Closing the Third-Party Identity Gap: Practical Strategies to Reduce Risks and Strengthen Security

Third-party access stopped being a back-office IAM (Identity and Access Management) problem the day it became the front door for attackers. Contractors, vendors, service engineers, and SaaS integrators now outnumber employees in many environments, and they arrive with their own devices, identity providers, and timelines. That mismatch is the gap.

Cyber-attacks are increasingly identity-based, and the extended workforce is accelerating the exposure. Recent analysis puts the contractor ratio up 48% (roughly one contractor for every five employees), with 90% of businesses planning to maintain or increase that mix. In the past 12 months, 59% experienced a data breach caused by a third party.

The mechanics are familiar: a digital identity averages 5 to 15 accounts, and non-employees multiply that with duplicate or temporary accounts. Those accounts often get elevated, untailored privileges because the project needs to move. The result is over-provisioned access that lingers after contracts end. One global financial firm found over 60% of third-party VPN accounts still active months after termination, not from malice but from missing lifecycle signals. 

Legacy models weren’t built for this velocity. Traditional IAM treats third parties like employees with longer onboarding, while the business treats them like temporary collaborators who need access today. That is why 59% of organisations report breaches tied to over-permissioned third-party identities. 

FIVE PRACTICAL CONTROLS TO MANDATE NOW

1. Establish a trusted third-party identity inventory
Create a centralised source that integrates with IAM, PAM, SIEM, and procurement. Define a distinct schema for non-employees with sponsor, contract end date, and risk tier. Prioritise cleansing for high-risk systems first.
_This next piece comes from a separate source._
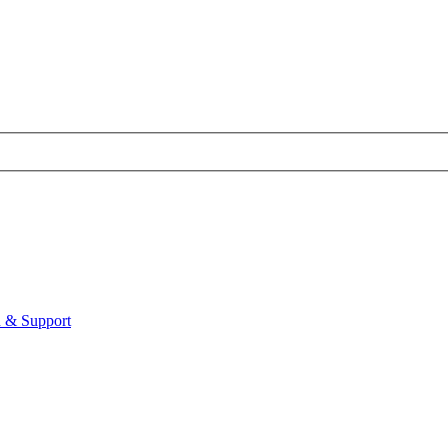
 & Support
2. Bind every session to a verifiable person and eliminate shared accounts
Require individual accounts for all external users. Federate to the vendor’s identity provider where possible. Enforce strong authentication such as passkeys or certificate-based authentication and MFA for every remote session. Remove default and shared credentials completely.

3. Automate least privilege and just-in-time access
Move beyond annual reviews. Monitor actual usage continuously, grant time-bound access linked to a work order or ticket, and revoke automatically on expiry or inactivity. Shift from static roles to attribute-based controls that consider context and risk.

4. Treat lifecycle as a security control
Embed the joiner-mover-leaver for non-employees into procurement and vendor management. Require quarterly attestation by the business owner based on usage data, not spreadsheets. Test your kill switch quarterly and retain evidence.

5. Integrate, do not duplicate

Stop issuing corporate email, VDI, and collaboration licences to vendors by default. Use federation, SSO, and native guest access. Secure the specific applications and data they need, which reduces identity sprawl, cost, and audit complexity.

METRICS CISO SHOULD DEMAND BY NEXT QUARTER

  • Percentage of third-party accounts with a named sponsor and documented end date: target 100%
  • Proportion of external sessions using individual, MFA-protected identities: target 100%
  • Number of active vendor accounts with zero usage in 90 days: target zero
  • Mean time to disable all access for a given third party: target under 10 minutes
  • Third-party access rights reduced through usage-based reviews: track month on month

Closing the gap is not a tool purchase. It is a data-led programme that aligns identity governance, procurement, and security operations around one principle: every external access decision must be visible, attributable to a real person, and reversible on demand.